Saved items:
▼

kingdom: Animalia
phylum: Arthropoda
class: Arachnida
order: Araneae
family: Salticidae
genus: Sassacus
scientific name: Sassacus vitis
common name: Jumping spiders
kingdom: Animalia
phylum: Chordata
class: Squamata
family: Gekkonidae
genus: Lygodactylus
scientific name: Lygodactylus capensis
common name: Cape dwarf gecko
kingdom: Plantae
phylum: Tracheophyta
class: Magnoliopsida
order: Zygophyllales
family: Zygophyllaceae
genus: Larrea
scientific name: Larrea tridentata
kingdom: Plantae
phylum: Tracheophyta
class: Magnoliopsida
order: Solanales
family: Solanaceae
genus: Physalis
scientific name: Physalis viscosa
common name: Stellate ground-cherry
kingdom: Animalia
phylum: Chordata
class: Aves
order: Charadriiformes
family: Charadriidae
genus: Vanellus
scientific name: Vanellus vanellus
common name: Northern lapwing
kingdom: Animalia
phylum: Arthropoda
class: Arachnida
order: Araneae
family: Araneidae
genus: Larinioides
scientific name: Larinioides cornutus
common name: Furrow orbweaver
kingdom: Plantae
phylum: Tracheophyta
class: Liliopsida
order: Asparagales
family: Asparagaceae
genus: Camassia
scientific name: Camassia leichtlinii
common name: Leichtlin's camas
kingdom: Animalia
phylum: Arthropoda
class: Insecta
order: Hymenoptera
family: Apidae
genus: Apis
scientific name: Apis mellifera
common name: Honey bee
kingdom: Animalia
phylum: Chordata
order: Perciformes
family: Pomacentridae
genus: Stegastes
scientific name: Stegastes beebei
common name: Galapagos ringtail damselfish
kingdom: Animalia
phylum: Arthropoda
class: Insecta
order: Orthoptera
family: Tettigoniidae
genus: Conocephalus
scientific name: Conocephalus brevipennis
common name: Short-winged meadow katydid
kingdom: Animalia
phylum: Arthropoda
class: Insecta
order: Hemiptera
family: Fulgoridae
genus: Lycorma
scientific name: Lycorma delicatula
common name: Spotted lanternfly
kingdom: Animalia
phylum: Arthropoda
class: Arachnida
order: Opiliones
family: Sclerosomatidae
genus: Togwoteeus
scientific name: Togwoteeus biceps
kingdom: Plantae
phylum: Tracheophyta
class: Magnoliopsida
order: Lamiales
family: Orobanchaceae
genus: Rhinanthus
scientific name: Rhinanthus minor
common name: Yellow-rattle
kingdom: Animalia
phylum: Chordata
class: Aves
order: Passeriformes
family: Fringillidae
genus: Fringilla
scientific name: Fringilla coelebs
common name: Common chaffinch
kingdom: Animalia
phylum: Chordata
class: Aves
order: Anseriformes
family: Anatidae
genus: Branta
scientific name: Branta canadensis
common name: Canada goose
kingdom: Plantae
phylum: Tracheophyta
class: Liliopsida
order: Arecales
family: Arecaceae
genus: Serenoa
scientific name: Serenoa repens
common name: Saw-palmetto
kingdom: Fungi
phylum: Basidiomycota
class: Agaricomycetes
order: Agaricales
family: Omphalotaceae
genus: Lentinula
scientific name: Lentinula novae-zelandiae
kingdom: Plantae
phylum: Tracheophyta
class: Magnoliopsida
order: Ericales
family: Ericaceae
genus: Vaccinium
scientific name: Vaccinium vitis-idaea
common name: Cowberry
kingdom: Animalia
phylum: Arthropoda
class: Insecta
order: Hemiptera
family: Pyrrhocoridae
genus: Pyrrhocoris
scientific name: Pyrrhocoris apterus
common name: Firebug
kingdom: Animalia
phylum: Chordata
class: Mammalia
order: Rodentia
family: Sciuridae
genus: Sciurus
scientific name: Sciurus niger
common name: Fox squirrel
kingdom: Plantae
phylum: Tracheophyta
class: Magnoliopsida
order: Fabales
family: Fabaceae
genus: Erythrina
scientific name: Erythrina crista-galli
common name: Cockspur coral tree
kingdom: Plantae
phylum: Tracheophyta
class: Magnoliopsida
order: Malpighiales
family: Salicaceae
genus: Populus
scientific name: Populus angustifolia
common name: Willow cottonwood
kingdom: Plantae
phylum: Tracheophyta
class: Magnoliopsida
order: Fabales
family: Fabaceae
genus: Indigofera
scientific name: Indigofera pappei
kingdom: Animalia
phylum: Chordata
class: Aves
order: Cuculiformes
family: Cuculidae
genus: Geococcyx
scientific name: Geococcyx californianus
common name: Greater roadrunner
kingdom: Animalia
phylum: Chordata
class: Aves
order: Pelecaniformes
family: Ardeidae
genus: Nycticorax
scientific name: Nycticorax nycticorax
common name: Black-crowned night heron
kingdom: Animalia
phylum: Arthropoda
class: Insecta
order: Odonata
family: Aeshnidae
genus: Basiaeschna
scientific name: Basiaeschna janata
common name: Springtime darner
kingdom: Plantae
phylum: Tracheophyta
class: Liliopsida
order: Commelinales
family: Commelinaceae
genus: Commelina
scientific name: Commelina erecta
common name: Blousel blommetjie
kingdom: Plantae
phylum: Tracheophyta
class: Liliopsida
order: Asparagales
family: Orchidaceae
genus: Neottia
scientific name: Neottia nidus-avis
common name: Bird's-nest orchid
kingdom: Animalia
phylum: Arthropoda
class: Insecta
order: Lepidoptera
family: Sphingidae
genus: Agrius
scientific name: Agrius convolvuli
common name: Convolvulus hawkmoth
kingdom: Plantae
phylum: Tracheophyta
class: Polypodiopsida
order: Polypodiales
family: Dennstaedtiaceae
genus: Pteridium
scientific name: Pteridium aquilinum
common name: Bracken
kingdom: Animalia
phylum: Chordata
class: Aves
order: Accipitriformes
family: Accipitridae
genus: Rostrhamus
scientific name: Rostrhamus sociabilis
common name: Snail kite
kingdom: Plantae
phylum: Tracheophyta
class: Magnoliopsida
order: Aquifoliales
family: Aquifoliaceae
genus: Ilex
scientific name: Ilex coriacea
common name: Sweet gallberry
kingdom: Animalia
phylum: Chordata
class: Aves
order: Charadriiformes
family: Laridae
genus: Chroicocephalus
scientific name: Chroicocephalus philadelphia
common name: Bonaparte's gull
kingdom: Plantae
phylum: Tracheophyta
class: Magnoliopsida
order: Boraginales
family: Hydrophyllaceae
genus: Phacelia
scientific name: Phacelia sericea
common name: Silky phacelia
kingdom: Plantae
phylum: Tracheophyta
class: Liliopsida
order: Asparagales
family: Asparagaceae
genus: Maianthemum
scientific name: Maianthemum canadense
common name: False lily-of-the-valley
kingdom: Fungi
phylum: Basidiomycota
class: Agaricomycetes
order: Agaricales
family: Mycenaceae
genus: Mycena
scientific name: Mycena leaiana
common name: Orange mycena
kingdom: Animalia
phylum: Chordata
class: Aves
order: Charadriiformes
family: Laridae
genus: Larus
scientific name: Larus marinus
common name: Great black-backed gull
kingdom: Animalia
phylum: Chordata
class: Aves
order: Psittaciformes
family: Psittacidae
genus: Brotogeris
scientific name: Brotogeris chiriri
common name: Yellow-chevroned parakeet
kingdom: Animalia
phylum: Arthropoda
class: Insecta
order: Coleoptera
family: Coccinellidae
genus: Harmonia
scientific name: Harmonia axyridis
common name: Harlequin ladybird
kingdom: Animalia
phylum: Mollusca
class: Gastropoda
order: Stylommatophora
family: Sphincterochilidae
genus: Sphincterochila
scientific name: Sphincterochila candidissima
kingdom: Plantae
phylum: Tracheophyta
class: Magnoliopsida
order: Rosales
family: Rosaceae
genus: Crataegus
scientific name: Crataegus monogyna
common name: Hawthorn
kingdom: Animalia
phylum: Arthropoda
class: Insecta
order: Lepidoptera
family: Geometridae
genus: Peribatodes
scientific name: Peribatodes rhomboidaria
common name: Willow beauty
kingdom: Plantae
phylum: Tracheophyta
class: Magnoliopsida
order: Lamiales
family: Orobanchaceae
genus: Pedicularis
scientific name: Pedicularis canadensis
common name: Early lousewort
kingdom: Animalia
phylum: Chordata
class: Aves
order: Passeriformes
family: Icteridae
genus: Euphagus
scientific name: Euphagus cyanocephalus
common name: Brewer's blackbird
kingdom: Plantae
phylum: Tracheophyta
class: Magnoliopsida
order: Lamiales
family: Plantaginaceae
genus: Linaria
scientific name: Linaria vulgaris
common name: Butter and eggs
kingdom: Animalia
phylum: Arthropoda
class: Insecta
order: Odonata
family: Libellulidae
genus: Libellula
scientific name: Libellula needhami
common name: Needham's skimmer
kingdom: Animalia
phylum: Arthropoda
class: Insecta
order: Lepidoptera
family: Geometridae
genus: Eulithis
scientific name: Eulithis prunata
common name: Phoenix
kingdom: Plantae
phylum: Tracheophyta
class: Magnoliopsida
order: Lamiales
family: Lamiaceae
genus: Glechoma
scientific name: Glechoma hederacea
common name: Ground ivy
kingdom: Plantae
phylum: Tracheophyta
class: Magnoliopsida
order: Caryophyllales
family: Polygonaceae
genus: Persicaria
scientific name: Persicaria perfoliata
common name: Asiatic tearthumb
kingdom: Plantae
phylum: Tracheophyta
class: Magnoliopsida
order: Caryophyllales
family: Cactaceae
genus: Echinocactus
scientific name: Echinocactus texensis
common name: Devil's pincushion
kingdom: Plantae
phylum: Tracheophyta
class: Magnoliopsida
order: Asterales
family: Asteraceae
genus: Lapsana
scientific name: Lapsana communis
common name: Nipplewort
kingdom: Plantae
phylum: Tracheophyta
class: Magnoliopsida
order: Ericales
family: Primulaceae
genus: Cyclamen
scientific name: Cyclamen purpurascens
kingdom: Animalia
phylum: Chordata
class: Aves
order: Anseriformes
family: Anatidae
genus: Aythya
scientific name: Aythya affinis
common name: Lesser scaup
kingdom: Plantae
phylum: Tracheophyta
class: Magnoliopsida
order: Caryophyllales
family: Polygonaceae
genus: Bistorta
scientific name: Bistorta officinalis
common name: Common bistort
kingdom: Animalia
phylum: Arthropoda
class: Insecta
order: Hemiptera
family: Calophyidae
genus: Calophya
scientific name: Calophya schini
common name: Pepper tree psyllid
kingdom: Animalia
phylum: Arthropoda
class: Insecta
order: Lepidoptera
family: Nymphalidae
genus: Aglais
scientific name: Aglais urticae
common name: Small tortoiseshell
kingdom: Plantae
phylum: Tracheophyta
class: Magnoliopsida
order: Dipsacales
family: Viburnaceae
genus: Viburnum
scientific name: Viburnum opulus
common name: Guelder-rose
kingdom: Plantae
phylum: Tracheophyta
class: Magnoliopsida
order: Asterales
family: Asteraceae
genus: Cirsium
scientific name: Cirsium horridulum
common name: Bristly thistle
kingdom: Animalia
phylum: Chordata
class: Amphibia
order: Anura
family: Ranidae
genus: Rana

▲

### Your objective
Lay out the entries from the start of the list through the line holding "common name: Cape dwarf gecko", inclusive, as a two-column CSV headed field and value. Give one row per entry, put each field in quotation marks, and turn any line breaks into spaces.

### Solution to this problem
field,value
"kingdom:","Animalia"
"phylum:","Arthropoda"
"class:","Arachnida"
"order:","Araneae"
"family:","Salticidae"
"genus:","Sassacus"
"scientific name:","Sassacus vitis"
"common name:","Jumping spiders"
"kingdom:","Animalia"
"phylum:","Chordata"
"class:","Squamata"
"family:","Gekkonidae"
"genus:","Lygodactylus"
"scientific name:","Lygodactylus capensis"
"common name:","Cape dwarf gecko"